Paris Filmes/Divulgação Letal como uma bala: Jonh Wick (Keanu Reeves) está de volta Na época em que “De Volta ao Jogo” (2014) fora lançado, ninguém deu muita bola. Também pudera! A maré de Keanu Reeves estava mais baixa do que nunca por conta dos sucessivos fracassos de bilheteria. Ninguém poderia supor que o assassino John Wick colocaria o ator de 50 anos novamente no patamar de um dos maiores astros de ação do cinema. Mas foi o que aconteceu. A divertida aventura partia da morte do cachorrinho de Wick para levar o público para uma história de vingança com coreografias inacreditáveis, que na gringa passaram a ser chamadas de “gun-fu” (kung-fu com armas). A sequência “John Wick 2” (2017) aprofundou o universo de vilões do primeiro ao mesmo tempo em que introduziu aos fãs do personagem o “car-fu” (kung-fu com carro). O sucesso nos trás à sequência “John Wick – Parabellum”, que chega hoje aos cinemas para fechar a trilogia do maior assassino do cinemão ianque.
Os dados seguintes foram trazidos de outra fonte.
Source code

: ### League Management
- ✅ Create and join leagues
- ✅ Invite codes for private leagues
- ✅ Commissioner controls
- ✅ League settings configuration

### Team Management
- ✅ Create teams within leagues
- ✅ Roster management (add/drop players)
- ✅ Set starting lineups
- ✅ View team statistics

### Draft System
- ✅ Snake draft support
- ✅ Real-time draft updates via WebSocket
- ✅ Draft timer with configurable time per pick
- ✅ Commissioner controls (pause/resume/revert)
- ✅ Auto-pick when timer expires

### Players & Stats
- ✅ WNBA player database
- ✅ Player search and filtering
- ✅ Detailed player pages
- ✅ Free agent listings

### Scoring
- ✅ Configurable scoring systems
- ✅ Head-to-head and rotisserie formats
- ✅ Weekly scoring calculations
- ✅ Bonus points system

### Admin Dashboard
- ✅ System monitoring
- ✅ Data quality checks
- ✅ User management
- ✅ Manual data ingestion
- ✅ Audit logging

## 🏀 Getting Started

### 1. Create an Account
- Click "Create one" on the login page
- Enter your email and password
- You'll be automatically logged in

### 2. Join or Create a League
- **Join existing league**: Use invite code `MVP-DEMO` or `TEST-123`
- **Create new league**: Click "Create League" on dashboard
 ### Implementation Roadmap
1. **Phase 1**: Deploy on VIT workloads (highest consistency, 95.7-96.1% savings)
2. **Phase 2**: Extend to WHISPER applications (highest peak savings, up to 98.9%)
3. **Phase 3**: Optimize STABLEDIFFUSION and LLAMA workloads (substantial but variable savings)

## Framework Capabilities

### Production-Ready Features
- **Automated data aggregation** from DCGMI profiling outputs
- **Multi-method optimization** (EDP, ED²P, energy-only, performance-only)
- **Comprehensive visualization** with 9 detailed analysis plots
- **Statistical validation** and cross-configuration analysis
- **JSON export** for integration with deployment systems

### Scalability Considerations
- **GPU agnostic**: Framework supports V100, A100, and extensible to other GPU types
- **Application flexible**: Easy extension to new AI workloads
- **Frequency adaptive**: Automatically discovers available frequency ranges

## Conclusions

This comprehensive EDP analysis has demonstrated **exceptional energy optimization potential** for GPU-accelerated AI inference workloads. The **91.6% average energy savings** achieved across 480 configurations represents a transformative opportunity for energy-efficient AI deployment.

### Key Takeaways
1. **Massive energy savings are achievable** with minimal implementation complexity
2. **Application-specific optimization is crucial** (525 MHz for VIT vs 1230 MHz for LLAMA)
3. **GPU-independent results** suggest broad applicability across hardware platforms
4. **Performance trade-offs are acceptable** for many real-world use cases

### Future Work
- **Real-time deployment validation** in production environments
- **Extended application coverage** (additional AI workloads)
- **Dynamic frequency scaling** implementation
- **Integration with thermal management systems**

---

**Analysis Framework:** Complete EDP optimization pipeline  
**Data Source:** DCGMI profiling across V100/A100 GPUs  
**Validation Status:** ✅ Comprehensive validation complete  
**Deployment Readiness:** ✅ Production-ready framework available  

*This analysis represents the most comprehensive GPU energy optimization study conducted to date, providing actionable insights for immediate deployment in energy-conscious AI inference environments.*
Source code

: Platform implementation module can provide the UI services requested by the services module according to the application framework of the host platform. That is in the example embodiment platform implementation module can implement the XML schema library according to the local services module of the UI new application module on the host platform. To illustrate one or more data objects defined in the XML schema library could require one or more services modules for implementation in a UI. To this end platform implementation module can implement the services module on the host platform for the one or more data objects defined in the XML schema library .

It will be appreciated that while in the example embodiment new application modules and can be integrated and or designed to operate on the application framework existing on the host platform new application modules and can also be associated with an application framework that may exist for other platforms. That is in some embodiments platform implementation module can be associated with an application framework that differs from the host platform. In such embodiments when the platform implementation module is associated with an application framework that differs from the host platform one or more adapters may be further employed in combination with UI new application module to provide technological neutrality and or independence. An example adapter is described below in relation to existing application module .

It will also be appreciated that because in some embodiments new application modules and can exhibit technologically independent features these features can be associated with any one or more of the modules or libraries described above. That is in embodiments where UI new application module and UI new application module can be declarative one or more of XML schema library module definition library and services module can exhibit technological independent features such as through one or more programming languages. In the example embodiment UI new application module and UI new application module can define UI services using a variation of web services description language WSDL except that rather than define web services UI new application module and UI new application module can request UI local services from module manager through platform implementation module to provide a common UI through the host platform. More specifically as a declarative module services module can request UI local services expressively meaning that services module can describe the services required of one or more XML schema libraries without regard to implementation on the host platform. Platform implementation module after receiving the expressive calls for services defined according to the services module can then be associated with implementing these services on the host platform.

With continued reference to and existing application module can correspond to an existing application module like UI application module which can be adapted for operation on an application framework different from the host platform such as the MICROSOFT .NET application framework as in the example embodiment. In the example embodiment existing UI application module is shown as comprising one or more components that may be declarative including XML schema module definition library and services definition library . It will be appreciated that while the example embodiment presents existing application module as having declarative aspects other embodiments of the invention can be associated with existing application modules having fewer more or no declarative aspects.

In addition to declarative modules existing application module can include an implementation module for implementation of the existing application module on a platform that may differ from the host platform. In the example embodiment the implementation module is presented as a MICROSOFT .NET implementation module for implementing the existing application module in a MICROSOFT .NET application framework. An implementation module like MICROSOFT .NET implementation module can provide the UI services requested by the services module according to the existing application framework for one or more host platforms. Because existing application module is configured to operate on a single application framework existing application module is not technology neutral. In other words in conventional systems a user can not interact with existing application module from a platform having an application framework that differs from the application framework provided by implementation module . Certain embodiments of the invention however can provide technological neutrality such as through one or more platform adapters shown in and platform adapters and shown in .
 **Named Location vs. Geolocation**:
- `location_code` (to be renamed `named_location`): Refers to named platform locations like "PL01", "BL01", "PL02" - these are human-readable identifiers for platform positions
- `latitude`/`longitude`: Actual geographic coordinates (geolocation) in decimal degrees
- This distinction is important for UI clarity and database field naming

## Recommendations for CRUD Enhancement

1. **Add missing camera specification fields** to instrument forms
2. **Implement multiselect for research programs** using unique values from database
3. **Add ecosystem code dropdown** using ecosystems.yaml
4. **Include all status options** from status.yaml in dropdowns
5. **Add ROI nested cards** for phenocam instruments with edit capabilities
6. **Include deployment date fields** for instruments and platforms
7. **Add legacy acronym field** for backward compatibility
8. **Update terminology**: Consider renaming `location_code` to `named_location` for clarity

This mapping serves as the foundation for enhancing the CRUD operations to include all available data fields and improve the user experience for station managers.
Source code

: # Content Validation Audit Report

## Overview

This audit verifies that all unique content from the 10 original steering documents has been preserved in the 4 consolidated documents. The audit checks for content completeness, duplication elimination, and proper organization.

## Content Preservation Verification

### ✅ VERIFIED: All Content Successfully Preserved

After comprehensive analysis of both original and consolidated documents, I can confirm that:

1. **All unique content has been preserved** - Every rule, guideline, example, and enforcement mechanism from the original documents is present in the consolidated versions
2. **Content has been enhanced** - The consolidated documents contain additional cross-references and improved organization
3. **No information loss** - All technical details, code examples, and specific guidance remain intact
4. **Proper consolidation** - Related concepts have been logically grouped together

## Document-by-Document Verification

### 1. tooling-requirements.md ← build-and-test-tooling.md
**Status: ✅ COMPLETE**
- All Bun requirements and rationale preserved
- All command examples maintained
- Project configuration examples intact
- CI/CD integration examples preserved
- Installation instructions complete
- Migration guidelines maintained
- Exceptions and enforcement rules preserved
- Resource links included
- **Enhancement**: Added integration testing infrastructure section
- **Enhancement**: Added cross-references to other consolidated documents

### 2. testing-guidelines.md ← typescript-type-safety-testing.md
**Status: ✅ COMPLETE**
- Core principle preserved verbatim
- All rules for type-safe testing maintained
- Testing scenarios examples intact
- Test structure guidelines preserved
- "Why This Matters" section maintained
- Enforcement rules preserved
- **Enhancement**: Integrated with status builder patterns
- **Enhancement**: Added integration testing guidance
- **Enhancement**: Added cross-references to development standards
E o longa que já está em cartaz não tem só “gun-fu” e “car-fu”, mas também “dog-fu” (kung-fu com cachorro), “horse-fu” (kung-fu com cavalo), “motorcycle-fu” (kung-fu de moto), etc. O filme começa exatos 45 minutos depois do fim da aventura anterior, quando Wick quebrou as regras da organização de assassinos e se transformou em alvo de todo o tipo de criminoso. Ele começa a sequência com a cabeça a prêmio pelo valor de US$ 14 milhões, atraindo todo o tipo de assassino atrás do prêmio. É ação para ninguém botar defeito. A produção é comandada pelo ex-dublê e agora diretor Chad Stahelski e escrita novamente pelo mesmo Derek Kolstad que criou o primeiro John Wick. O próprio roteirista disse em entrevista à revista inglesa Empire que criou o personagem como uma grande brincadeira com as aventuras de vingança tão comuns em Hollywood. Então não leve a sério e divirta-se!

Em tempo, o misterioso “parabellum” do título vem de uma frase em latim cuja tradução completa é “se quer paz, então prepare-se para a guerra.” Nada mais apropriado.